## [PROMPT]
Print the material below exactly as it stands, please, from its first line to the line holding "Page size: 1241x1754.", with no pictures.
[DATASET RECORDS — start]
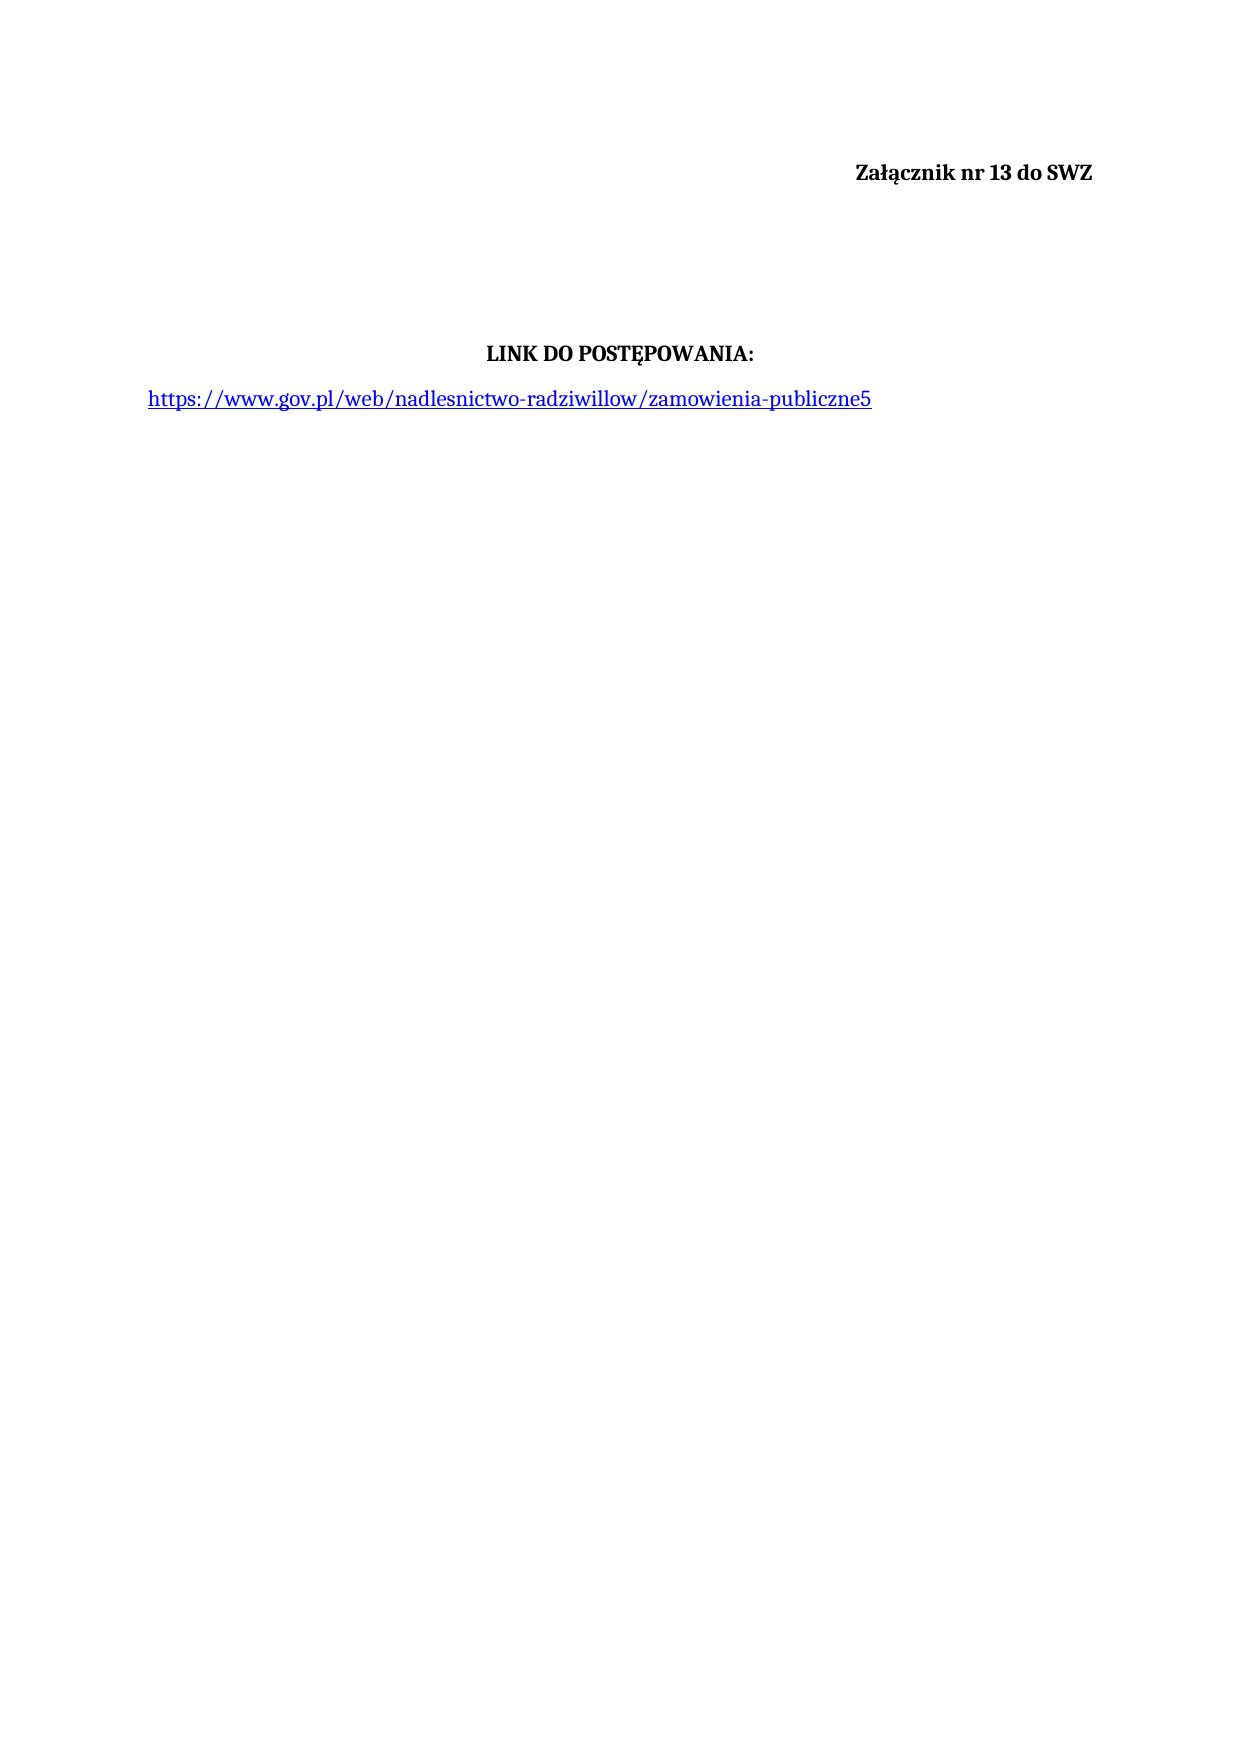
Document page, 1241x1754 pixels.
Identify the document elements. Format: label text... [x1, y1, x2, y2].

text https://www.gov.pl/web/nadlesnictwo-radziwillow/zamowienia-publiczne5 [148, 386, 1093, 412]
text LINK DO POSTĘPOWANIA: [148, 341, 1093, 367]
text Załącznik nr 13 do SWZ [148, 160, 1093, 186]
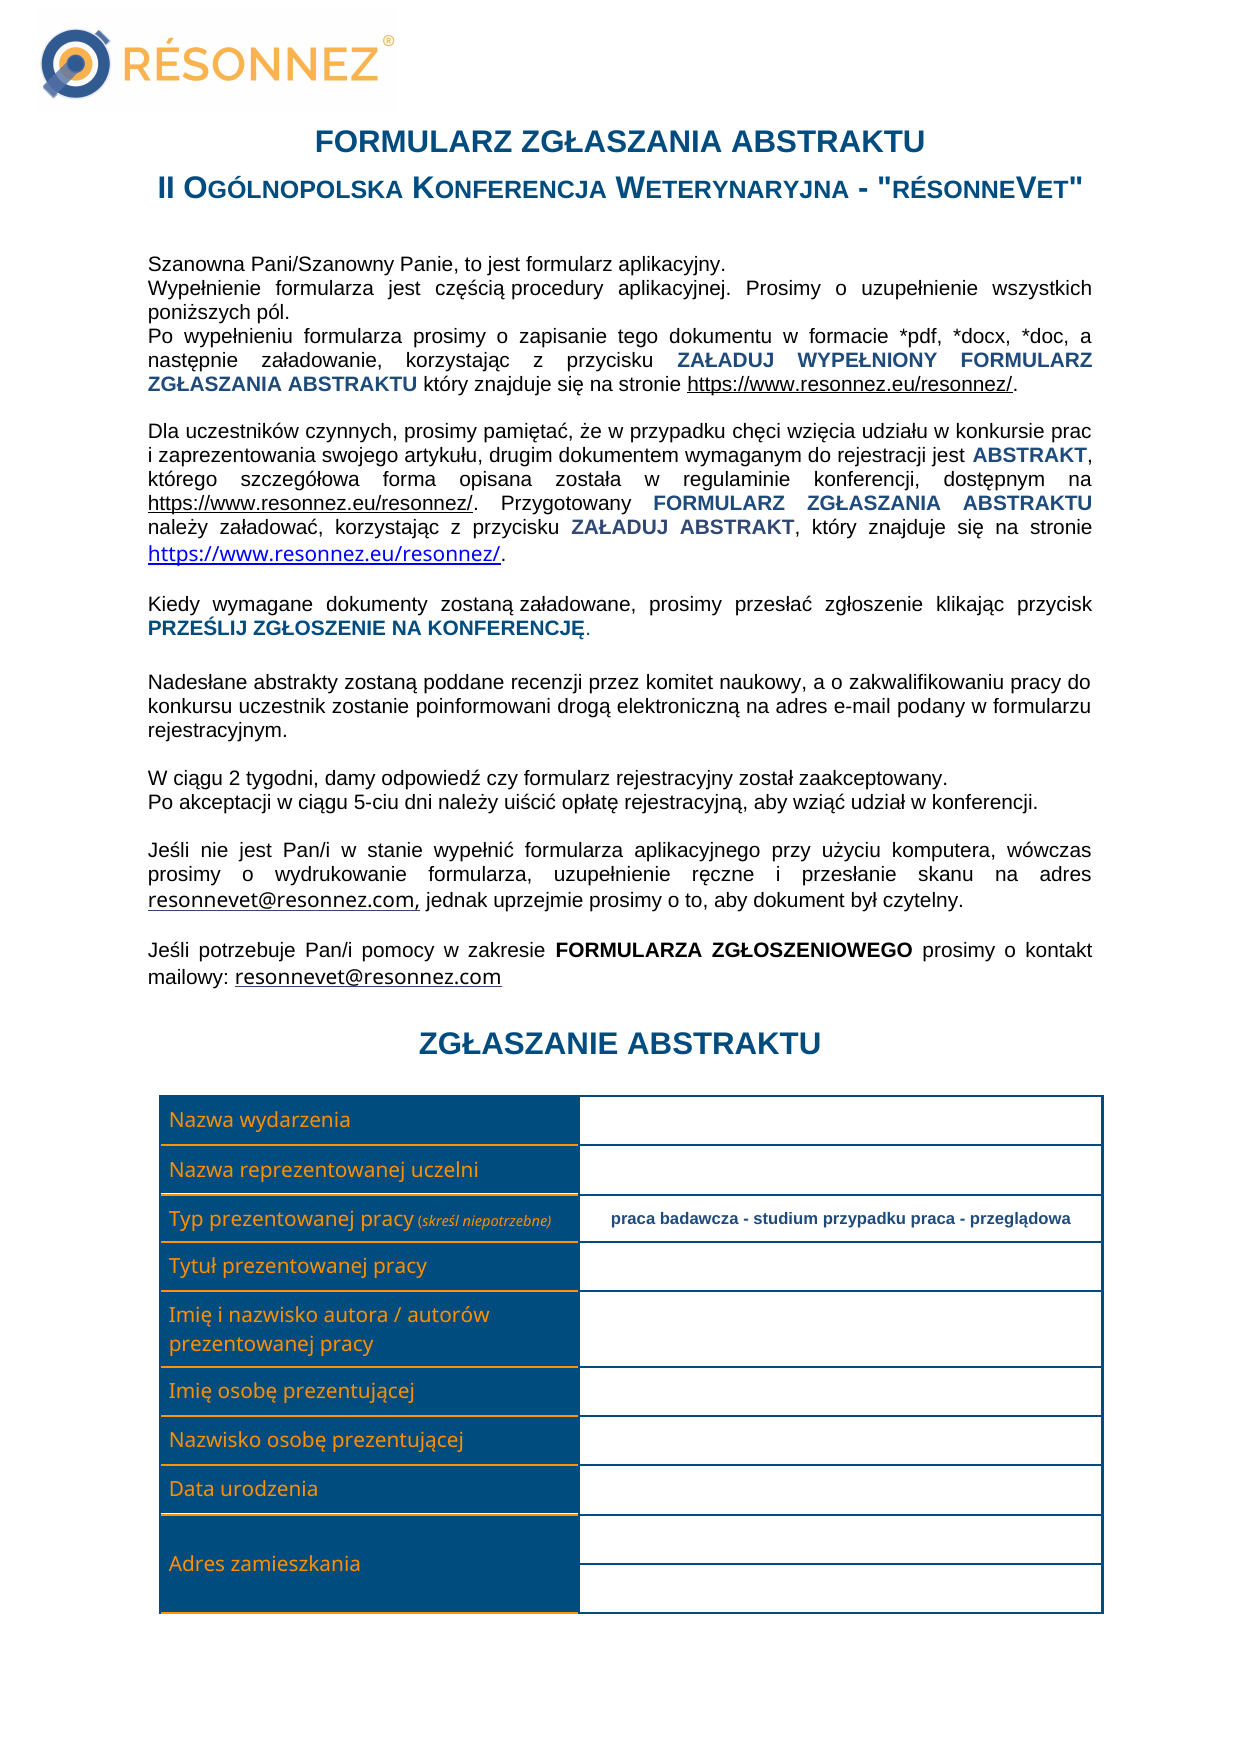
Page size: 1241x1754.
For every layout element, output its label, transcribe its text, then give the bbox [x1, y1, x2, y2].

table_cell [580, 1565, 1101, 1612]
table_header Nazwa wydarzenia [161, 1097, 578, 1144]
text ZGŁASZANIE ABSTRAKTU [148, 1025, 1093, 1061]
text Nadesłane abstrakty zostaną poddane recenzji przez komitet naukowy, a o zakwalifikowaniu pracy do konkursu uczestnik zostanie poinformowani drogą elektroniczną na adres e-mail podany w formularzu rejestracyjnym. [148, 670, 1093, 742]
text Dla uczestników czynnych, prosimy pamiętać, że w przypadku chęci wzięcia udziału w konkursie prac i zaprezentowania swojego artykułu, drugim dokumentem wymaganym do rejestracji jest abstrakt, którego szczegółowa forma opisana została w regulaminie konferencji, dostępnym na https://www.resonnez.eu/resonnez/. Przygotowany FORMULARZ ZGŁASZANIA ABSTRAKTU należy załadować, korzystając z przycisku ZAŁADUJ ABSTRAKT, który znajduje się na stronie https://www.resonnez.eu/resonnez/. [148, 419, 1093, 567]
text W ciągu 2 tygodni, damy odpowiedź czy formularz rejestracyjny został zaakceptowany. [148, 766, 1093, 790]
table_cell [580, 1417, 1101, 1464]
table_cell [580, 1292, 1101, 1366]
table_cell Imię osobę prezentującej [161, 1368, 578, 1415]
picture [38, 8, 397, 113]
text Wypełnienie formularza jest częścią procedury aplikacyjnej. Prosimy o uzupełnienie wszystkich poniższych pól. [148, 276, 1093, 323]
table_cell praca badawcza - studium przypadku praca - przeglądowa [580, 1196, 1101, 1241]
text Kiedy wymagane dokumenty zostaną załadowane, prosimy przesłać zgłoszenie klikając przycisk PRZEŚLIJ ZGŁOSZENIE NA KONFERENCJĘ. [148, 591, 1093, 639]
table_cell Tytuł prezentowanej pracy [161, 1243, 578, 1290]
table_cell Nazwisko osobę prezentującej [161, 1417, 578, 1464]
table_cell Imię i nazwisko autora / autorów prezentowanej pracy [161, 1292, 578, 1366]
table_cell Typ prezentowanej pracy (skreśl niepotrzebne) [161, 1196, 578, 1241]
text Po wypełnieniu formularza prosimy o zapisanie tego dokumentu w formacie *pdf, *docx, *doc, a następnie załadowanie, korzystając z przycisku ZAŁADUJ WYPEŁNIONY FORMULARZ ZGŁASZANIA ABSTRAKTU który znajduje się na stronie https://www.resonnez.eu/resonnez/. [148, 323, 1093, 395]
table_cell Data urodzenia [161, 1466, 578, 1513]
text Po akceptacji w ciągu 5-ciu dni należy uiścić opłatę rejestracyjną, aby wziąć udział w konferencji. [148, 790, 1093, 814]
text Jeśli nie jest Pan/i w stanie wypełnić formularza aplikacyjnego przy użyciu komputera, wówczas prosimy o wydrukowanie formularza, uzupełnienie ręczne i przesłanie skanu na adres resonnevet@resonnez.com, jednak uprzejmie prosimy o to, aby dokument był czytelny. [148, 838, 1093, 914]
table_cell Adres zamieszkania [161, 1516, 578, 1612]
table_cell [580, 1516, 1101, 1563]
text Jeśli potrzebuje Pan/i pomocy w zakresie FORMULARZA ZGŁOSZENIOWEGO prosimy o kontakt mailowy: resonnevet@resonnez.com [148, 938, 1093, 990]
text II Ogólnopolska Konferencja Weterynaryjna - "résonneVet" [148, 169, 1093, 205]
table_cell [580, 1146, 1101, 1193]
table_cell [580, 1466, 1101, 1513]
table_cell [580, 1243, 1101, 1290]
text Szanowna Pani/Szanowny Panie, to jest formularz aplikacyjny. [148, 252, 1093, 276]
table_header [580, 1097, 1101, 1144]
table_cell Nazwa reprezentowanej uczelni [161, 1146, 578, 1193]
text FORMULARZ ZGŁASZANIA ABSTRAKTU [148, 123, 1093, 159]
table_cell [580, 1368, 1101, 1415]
[DATASET RECORDS — finish]
## [ANSWER TO THIS PROBLEM]
Document page, 1241x1754 pixels.
Identify the document elements. Format: label text... [x1, y1, x2, y2].

text https://www.gov.pl/web/nadlesnictwo-radziwillow/zamowienia-publiczne5 [148, 386, 1093, 412]
text LINK DO POSTĘPOWANIA: [148, 341, 1093, 367]
text Załącznik nr 13 do SWZ [148, 160, 1093, 186]
Page size: 1241x1754.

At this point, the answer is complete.